- Rawhide Mountains Location within Arizona

Highest point
- Peak: Aubrey Peak (Rawhide Mountains)
- Elevation: 2,953 ft (900 m)

Dimensions
- Length: 15 mi (24 km) NW-SE
- Width: 9 mi (14 km)

Geography
- Country: United States
- State: Arizona
- Region(s): Maria fold and thrust belt ((southeast)-Mojave Desert) ((northwest)-Sonoran Desert)
- County: Mohave County, Arizona
- Settlement(s): Swansea, AZ-(ghost town) & Parker Dam, California
- Range coordinates: 34°18′09″N 113°42′04″W﻿ / ﻿34.3025°N 113.7010°W
- Borders on: Bill Williams River

= Rawhide Mountains =

Landform in Mohave County, Arizona

The Rawhide Mountains are a mountain range of western Arizona, in the southwest of Mohave County. It is part of a block of mountain ranges on the north of an insular region called the Maria fold and thrust belt, containing mountain ranges, valleys, and plains. The Rawhide Mountains border the much smaller Artillery Mountains southeast, bordering on Alamo Lake State Park and the south-flowing Big Sandy River.
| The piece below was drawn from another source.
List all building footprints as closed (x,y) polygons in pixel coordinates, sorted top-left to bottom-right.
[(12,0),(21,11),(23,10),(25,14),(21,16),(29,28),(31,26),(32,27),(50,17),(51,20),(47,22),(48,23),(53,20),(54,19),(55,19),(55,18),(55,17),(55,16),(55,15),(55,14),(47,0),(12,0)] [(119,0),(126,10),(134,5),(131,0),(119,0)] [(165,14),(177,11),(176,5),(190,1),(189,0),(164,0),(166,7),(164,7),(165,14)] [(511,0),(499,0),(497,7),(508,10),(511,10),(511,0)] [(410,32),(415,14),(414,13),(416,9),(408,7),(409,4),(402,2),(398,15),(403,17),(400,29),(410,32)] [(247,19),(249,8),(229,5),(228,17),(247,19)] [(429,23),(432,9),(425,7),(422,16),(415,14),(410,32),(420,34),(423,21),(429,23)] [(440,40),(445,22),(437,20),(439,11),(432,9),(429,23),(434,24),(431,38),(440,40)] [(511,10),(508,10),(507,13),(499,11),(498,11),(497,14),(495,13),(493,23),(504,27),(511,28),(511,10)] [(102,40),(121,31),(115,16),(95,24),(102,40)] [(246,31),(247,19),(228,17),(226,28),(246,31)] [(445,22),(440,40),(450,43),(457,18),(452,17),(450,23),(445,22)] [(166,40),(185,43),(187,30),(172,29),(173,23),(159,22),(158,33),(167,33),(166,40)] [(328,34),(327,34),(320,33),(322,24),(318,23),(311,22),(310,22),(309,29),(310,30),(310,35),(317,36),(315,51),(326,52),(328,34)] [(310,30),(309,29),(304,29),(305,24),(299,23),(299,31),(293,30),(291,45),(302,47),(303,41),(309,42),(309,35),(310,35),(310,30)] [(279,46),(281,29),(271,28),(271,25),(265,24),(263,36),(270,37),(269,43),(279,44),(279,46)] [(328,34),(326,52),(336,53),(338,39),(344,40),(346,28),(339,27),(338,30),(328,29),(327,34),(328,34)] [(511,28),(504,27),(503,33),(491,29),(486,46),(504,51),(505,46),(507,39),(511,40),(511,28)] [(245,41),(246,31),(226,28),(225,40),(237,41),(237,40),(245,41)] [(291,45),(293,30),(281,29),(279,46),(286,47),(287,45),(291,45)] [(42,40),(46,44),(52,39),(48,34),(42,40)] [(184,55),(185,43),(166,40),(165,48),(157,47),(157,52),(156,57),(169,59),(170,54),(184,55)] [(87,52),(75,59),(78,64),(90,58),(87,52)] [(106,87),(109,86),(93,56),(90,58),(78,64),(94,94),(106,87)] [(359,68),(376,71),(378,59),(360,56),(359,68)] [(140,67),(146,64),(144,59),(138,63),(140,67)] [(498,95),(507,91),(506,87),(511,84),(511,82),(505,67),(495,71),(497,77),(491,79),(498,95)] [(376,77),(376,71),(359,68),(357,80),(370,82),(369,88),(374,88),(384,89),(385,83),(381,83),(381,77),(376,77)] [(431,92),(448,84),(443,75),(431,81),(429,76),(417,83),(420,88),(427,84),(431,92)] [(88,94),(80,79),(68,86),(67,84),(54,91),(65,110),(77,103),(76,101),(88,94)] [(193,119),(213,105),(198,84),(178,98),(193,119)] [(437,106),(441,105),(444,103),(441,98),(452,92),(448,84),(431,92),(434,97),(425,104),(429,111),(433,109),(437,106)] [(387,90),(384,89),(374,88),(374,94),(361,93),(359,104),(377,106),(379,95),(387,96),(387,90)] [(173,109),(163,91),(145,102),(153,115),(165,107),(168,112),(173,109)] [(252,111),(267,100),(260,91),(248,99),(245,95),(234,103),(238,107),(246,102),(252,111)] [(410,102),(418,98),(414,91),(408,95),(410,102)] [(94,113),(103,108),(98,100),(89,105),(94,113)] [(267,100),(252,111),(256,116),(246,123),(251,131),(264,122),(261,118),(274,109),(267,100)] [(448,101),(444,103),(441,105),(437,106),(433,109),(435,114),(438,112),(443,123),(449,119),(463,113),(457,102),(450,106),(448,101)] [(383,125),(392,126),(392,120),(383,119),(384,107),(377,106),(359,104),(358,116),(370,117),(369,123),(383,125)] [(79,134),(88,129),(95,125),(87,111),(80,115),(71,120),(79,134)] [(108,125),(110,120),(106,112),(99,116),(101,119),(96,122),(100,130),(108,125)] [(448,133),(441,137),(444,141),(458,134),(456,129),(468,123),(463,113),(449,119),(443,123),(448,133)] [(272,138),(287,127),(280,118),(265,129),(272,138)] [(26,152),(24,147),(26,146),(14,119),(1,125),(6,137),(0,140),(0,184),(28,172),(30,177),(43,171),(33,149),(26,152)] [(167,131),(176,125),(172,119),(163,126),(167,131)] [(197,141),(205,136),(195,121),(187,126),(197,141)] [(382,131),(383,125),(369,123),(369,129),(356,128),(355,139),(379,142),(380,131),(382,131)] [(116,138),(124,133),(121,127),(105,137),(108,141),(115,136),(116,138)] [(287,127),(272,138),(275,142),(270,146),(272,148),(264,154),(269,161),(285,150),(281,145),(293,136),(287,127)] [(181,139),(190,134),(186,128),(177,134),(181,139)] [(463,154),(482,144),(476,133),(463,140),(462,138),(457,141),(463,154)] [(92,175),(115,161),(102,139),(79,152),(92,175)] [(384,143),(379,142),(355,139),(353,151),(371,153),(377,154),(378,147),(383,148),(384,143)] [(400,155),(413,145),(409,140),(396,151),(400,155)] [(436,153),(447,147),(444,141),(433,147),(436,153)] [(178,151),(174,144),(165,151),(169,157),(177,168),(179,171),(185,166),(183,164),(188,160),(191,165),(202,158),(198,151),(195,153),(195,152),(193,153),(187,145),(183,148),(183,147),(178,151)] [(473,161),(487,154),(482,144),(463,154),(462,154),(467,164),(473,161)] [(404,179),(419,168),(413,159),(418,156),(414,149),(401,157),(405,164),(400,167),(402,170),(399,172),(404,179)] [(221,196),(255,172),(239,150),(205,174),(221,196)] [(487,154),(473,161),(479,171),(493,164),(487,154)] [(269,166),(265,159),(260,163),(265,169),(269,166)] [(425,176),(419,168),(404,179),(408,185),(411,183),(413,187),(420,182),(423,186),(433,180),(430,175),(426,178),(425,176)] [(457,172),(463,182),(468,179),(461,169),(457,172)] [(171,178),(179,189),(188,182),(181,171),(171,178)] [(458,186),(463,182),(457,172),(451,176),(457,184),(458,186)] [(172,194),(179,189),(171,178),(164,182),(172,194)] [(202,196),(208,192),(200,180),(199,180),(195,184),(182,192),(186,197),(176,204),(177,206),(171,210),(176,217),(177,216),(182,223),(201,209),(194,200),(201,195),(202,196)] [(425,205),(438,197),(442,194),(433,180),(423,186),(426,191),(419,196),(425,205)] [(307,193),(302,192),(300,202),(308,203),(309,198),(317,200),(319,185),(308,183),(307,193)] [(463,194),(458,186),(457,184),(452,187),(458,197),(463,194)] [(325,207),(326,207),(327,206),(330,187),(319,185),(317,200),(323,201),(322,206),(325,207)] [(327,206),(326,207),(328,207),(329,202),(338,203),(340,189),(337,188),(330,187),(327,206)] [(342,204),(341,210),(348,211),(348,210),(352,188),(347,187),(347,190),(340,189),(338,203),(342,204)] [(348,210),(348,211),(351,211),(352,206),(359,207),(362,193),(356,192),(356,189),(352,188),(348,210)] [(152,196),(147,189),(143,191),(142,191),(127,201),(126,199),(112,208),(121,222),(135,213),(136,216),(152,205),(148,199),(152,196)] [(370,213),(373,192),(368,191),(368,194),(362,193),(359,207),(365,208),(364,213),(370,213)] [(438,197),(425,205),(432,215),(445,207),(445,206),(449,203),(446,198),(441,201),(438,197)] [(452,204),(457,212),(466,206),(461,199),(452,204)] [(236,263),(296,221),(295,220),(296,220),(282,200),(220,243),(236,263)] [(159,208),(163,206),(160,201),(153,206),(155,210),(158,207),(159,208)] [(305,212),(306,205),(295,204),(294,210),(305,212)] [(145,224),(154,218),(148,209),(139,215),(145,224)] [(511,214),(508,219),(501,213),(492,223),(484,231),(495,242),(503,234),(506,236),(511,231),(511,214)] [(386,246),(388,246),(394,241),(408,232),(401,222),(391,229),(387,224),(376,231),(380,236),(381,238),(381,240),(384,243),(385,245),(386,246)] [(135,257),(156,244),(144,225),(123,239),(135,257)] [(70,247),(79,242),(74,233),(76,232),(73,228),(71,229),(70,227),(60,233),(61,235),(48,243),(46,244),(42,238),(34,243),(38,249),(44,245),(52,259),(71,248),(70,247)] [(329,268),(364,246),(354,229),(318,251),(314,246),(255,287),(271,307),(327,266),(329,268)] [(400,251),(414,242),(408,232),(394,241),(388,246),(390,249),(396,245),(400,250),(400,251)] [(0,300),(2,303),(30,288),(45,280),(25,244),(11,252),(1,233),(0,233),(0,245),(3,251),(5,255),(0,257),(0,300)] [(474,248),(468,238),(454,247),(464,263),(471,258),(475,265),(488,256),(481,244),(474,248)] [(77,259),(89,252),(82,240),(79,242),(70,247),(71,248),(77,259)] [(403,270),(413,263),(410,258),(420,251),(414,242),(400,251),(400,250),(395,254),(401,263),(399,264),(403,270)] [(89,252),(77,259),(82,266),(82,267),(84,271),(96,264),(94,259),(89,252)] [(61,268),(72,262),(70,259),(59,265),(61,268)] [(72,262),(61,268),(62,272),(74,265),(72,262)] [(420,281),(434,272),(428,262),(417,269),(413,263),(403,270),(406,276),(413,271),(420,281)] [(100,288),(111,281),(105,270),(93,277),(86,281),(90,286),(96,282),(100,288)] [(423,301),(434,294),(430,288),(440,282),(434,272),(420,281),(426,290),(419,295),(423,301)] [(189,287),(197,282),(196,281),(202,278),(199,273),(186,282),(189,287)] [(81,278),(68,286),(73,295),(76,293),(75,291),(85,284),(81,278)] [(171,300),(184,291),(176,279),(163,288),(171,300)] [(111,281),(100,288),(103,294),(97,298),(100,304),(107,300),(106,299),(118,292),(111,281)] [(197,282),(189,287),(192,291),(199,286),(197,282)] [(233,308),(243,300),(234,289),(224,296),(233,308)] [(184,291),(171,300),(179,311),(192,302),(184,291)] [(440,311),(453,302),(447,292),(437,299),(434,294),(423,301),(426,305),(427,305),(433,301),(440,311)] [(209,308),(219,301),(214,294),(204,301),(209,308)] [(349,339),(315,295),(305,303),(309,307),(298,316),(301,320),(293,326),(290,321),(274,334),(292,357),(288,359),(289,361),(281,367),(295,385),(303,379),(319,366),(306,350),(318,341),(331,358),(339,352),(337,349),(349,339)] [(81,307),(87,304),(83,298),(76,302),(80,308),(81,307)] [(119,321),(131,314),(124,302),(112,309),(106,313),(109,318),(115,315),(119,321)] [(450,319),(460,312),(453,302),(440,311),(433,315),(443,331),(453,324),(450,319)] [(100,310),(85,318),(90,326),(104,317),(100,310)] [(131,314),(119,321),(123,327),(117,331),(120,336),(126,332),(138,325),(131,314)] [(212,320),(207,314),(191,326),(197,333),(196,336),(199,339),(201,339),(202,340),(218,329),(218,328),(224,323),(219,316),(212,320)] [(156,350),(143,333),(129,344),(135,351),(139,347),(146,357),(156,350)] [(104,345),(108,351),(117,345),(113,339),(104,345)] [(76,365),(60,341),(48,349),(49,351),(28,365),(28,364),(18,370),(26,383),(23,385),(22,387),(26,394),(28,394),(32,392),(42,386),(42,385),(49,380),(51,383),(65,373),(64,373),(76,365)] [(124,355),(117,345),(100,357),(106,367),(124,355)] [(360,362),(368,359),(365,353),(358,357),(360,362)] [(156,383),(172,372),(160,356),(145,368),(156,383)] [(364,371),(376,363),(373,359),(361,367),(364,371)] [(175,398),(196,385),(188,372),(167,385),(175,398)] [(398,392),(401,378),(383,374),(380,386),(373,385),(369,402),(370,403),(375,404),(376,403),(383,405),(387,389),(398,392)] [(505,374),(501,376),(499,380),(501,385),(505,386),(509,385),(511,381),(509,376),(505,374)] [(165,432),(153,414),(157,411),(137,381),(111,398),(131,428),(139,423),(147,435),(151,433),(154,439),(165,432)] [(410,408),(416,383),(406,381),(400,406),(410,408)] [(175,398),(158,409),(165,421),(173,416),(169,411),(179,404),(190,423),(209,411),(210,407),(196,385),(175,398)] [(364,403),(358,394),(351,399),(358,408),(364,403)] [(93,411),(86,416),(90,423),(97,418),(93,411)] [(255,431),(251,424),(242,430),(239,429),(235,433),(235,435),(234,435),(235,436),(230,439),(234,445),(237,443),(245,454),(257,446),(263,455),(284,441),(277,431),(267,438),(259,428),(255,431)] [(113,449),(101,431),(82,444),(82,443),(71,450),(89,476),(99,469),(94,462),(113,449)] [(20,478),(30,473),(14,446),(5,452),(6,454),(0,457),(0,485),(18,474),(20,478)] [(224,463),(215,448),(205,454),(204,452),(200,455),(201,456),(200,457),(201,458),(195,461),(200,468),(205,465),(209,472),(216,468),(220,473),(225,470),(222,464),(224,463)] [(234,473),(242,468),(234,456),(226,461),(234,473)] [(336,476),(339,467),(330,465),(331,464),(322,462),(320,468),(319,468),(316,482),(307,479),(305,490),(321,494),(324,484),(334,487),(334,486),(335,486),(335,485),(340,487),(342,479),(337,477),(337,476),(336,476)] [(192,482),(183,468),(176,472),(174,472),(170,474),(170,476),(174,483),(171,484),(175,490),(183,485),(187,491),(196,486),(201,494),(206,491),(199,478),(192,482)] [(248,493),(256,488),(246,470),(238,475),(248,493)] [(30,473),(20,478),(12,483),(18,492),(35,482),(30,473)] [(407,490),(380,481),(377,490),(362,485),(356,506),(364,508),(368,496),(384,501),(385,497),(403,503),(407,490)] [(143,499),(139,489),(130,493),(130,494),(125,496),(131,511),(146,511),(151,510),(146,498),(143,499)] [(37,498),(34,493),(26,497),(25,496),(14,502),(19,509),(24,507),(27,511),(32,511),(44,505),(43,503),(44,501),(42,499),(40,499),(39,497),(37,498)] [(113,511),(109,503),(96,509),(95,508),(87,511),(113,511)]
The border to the southwest are the Bill Williams Mountains, and the Poachie Range with the large Arrastra Mountain Wilderness is northeast and east.

The high point of the range is Aubrey Peak at 2953 ft. Two other peaks lie at the southeast, Miller Peak at 2793 ft and Fools Peak at 2939 ft.

The southern perimeter of the Rawhide Mountains is the west-flowing Bill Williams River. The river is part of the northern border of the Maria fold and thrust belt with the block of mountains north forming the border, and is also part of the southeast Mojave Desert, another de facto border.

South of the river is the northwestern Sonoran Desert. The major mountain block at the intersection of this region west in California is the Whipple Mountains of southeast California, in the northeast Colorado Desert (the northwestern Sonoran Desert). The Whipple Mountains cause the south-flowing Colorado River to traverse southeast, then back southwest around the Whipple Mountains massif. The Colorado then turns back to the south. (It makes another excursion south of the Trigo Mountains massif.)

==Rawhide Mountains and Aubrey Peak Wildernesses==
Approximately half of the Rawhide Mountains contain wilderness areas.

===Aubrey Peak Wilderness===
The northwest of the range consists of the Aubrey Peak Wilderness, of 15400 acres. It is accessed by unimproved dirt roads, which are on the southwest and southeast perimeter. Two geologic hikes are profiled in the region. The route starts at Wikieup and Hike 29 is in the southern Hualapai Mountains at a mountain saddle. The route is the access to Centennial Wash, Hike 30, where the wash is part of the southeast border of the Aubrey Peak Wilderness.

===Rawhide Mountains Wilderness===
The Rawhide Mountains Wilderness is a large wilderness that is on both banks of the Bill Williams River, and the confluence of the Big Sandy River. It is in the northeast of the Buckskin Mountains, the southeast of the Rawhide's and forms the western border of Alamo Lake, at Alamo Lake State Park.